* [WHAT TO DO]: Reproduce everything from the beginning of the material down to and including the line that contains "sécurité institutionnelle des barrages ont".

Dataset entries
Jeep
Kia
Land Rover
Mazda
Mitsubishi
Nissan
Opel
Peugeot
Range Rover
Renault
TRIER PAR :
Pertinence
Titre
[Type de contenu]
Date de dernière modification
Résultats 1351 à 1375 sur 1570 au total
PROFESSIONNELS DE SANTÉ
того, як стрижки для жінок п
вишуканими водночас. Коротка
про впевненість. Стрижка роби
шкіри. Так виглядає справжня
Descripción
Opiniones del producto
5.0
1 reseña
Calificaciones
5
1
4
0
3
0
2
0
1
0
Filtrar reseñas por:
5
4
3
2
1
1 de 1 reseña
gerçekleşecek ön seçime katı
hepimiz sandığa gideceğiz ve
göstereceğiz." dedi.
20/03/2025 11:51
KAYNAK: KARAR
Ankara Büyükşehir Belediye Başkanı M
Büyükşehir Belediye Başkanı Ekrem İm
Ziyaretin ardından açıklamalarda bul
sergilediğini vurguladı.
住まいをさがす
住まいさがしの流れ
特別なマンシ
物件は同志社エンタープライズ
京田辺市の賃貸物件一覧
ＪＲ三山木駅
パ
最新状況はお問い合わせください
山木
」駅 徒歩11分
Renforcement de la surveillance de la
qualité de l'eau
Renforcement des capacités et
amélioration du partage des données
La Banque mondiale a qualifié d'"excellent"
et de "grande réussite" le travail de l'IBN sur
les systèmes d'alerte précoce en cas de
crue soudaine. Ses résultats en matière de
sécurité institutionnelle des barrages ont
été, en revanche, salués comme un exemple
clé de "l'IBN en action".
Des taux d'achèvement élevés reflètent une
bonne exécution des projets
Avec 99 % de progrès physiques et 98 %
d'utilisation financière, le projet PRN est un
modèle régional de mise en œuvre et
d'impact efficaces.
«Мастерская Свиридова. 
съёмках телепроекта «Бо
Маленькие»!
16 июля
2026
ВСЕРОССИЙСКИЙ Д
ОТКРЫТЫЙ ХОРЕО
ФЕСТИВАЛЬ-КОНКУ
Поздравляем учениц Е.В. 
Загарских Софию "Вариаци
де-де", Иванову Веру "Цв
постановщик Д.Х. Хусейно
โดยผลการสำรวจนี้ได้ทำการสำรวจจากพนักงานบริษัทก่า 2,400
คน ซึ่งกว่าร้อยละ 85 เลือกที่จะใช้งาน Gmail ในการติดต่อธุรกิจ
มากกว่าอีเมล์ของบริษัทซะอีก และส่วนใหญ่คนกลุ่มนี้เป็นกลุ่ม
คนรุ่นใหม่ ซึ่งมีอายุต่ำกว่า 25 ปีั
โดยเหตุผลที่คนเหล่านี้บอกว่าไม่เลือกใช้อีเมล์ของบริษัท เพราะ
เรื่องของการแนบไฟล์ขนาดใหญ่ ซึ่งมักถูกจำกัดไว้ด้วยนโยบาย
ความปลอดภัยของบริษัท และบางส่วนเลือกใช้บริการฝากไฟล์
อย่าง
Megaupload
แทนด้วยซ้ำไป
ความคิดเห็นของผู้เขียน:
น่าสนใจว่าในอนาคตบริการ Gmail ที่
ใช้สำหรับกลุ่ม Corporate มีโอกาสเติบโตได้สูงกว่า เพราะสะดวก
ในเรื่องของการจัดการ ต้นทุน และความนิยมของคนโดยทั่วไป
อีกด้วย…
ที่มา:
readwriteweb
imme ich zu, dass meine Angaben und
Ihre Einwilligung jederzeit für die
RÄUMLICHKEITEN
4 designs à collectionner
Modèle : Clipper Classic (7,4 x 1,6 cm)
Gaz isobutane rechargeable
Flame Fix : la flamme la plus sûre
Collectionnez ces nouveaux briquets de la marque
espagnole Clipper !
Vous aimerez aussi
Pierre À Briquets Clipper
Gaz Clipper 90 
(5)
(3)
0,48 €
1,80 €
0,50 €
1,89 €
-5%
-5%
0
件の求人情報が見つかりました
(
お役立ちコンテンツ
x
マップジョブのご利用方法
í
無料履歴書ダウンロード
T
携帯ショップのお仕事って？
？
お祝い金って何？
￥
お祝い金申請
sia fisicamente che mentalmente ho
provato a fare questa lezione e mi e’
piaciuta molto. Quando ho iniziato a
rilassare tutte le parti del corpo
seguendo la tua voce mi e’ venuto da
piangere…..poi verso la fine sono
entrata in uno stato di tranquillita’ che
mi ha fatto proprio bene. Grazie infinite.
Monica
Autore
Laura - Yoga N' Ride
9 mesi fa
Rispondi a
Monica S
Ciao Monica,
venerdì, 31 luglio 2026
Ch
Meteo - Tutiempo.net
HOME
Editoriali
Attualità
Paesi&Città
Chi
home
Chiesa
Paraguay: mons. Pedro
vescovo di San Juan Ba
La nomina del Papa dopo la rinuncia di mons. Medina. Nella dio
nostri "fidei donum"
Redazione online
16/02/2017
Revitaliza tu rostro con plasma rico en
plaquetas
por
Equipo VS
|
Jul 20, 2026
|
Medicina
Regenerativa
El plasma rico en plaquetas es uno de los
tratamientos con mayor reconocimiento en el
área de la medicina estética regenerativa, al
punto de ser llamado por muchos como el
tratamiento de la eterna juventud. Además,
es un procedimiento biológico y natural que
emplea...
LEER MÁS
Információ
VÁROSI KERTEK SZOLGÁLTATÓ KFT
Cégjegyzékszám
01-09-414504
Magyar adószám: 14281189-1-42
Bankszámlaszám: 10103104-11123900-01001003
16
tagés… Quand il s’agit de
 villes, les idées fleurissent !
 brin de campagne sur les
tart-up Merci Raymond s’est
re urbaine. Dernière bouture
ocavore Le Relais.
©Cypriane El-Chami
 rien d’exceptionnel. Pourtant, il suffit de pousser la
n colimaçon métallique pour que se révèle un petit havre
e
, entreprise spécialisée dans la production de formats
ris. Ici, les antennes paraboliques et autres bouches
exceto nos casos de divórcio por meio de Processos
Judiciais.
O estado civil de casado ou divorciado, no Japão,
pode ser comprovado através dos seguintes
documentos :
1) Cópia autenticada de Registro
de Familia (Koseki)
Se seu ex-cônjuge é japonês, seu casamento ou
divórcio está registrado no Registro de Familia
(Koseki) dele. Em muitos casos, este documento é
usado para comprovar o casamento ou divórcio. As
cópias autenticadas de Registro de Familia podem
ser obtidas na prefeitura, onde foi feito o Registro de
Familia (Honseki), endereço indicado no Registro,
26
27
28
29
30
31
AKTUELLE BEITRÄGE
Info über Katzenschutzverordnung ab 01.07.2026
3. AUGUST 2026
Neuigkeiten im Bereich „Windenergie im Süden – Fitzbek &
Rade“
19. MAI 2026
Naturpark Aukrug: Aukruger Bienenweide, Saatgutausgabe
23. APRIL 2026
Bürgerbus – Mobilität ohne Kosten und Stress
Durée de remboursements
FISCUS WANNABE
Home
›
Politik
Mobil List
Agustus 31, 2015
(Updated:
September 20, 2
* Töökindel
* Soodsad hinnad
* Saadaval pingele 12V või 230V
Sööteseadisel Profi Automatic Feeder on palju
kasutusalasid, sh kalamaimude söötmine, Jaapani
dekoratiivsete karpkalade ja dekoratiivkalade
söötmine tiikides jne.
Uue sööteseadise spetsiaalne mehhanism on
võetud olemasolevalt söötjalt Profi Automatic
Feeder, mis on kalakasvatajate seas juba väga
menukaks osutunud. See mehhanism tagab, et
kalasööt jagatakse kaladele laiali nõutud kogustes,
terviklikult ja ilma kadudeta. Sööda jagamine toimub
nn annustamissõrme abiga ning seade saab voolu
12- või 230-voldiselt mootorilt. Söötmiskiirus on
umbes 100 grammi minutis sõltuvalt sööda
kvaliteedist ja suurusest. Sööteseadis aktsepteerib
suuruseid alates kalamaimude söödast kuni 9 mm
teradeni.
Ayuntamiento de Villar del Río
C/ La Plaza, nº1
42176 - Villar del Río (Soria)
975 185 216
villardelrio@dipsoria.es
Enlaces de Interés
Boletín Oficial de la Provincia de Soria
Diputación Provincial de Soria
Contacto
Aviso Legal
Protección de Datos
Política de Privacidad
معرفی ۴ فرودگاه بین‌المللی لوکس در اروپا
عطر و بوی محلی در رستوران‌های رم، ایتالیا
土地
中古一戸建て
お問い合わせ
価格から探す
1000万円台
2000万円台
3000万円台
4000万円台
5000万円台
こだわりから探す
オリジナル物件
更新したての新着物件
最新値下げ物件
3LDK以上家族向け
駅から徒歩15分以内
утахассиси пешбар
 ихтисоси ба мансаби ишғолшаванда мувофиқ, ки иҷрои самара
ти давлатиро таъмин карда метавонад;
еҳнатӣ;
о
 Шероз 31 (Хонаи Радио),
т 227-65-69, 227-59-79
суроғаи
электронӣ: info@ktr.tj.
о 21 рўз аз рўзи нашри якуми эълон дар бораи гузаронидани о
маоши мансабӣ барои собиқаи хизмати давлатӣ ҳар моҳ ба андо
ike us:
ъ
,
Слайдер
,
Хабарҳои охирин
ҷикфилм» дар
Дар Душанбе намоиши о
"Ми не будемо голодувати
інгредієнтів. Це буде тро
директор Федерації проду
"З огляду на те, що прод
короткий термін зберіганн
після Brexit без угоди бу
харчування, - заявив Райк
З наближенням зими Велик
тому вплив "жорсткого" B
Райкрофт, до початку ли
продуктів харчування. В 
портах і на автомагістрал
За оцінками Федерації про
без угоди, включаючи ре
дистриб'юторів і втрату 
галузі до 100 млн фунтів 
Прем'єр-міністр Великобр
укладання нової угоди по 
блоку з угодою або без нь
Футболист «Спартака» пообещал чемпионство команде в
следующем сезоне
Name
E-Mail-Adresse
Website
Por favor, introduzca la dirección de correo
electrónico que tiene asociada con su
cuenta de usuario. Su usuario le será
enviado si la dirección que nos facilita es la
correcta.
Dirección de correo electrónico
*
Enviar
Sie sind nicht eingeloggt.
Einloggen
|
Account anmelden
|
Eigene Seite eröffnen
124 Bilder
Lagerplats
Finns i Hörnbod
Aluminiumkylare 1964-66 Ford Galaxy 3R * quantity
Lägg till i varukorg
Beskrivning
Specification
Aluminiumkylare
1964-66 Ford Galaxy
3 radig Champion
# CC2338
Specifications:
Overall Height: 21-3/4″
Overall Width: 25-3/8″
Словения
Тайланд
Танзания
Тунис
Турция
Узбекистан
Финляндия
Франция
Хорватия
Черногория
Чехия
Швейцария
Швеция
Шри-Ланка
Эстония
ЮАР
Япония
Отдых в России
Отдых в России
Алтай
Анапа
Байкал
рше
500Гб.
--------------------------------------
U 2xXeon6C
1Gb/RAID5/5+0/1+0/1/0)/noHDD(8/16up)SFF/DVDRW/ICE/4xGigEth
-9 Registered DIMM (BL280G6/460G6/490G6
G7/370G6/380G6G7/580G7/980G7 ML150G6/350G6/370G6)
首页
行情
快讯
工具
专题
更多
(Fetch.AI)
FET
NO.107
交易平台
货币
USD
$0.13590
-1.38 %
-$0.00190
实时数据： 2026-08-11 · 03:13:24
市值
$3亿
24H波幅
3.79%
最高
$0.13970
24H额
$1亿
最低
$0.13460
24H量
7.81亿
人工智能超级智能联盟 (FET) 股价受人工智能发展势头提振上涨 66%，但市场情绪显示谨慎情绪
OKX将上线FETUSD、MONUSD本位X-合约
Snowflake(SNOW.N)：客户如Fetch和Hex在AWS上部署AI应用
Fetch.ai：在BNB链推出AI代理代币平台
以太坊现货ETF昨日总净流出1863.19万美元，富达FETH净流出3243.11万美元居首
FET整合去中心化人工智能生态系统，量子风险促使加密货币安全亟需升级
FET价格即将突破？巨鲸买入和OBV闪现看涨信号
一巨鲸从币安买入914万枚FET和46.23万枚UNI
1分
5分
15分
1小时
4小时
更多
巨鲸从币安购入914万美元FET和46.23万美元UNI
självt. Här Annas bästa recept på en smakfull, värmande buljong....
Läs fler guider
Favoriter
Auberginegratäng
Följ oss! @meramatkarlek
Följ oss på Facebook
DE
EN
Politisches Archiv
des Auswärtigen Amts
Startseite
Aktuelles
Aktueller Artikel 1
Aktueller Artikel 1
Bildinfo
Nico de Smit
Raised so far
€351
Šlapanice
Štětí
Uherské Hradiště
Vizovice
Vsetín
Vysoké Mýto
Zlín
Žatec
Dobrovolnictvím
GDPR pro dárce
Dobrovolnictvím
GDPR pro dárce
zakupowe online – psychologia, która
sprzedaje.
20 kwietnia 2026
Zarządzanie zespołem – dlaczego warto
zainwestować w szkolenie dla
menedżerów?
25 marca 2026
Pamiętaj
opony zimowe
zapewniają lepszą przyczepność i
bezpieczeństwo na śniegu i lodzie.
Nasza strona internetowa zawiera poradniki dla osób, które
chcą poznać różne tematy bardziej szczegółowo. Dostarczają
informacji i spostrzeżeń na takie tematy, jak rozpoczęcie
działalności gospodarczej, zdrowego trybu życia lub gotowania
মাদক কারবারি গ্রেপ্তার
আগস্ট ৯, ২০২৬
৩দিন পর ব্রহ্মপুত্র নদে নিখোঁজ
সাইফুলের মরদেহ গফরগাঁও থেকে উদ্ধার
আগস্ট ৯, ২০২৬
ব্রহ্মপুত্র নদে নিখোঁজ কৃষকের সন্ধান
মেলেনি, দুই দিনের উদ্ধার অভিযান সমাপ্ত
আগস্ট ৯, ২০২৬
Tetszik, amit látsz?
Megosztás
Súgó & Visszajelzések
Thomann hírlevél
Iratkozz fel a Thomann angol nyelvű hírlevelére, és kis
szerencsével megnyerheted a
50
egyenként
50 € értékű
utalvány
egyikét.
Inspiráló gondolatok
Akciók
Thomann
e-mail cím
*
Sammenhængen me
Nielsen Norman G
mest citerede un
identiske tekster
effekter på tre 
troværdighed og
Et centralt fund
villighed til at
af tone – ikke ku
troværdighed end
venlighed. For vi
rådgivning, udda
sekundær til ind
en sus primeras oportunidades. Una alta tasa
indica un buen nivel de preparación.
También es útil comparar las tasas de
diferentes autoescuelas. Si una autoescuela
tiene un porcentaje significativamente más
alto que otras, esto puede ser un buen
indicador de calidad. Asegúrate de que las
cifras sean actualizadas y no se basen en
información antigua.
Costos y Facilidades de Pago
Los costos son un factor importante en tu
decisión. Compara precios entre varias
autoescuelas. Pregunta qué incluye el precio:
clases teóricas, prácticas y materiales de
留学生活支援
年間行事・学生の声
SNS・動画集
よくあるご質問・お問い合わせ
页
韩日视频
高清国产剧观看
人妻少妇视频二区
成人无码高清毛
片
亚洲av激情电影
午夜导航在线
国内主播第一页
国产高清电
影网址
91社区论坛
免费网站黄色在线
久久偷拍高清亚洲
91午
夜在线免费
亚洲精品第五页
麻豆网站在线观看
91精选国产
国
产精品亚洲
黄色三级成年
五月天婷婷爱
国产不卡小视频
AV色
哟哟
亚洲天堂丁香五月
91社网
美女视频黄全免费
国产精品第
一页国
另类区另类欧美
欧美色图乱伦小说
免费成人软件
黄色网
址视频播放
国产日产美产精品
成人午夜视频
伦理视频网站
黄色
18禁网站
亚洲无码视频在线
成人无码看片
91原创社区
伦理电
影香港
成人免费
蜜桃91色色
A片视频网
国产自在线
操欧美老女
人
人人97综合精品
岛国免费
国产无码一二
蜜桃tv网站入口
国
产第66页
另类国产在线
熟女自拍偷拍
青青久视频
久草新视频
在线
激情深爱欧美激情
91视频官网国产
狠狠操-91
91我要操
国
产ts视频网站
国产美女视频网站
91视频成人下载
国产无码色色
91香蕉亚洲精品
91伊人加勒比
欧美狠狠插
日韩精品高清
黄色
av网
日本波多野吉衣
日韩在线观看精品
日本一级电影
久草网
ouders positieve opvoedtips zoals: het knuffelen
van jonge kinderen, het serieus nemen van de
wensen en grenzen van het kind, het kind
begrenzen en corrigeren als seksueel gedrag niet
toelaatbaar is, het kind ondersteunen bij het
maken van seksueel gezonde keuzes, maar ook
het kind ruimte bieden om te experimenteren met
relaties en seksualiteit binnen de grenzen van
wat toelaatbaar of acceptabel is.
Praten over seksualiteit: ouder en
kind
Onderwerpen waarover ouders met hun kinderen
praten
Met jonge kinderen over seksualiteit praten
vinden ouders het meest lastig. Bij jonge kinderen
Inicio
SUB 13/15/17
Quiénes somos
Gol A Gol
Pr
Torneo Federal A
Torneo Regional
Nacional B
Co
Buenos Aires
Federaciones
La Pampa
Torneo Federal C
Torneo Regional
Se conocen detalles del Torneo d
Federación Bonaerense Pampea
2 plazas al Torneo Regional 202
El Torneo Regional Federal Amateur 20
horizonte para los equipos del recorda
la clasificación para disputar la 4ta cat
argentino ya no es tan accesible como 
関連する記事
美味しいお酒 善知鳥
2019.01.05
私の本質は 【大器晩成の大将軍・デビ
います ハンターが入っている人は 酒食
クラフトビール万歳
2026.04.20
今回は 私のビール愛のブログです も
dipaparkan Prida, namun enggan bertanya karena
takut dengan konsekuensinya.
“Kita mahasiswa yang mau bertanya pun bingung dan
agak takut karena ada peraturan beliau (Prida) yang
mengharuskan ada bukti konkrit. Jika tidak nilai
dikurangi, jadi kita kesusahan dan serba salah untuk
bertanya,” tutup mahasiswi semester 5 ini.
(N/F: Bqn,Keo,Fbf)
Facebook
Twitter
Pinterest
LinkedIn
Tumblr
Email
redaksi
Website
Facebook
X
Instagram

* [ANSWER FOR THE TASK]:
Jeep
Kia
Land Rover
Mazda
Mitsubishi
Nissan
Opel
Peugeot
Range Rover
Renault
TRIER PAR :
Pertinence
Titre
[Type de contenu]
Date de dernière modification
Résultats 1351 à 1375 sur 1570 au total
PROFESSIONNELS DE SANTÉ
того, як стрижки для жінок п
вишуканими водночас. Коротка
про впевненість. Стрижка роби
шкіри. Так виглядає справжня
Descripción
Opiniones del producto
5.0
1 reseña
Calificaciones
5
1
4
0
3
0
2
0
1
0
Filtrar reseñas por:
5
4
3
2
1
1 de 1 reseña
gerçekleşecek ön seçime katı
hepimiz sandığa gideceğiz ve
göstereceğiz." dedi.
20/03/2025 11:51
KAYNAK: KARAR
Ankara Büyükşehir Belediye Başkanı M
Büyükşehir Belediye Başkanı Ekrem İm
Ziyaretin ardından açıklamalarda bul
sergilediğini vurguladı.
住まいをさがす
住まいさがしの流れ
特別なマンシ
物件は同志社エンタープライズ
京田辺市の賃貸物件一覧
ＪＲ三山木駅
パ
最新状況はお問い合わせください
山木
」駅 徒歩11分
Renforcement de la surveillance de la
qualité de l'eau
Renforcement des capacités et
amélioration du partage des données
La Banque mondiale a qualifié d'"excellent"
et de "grande réussite" le travail de l'IBN sur
les systèmes d'alerte précoce en cas de
crue soudaine. Ses résultats en matière de
sécurité institutionnelle des barrages ont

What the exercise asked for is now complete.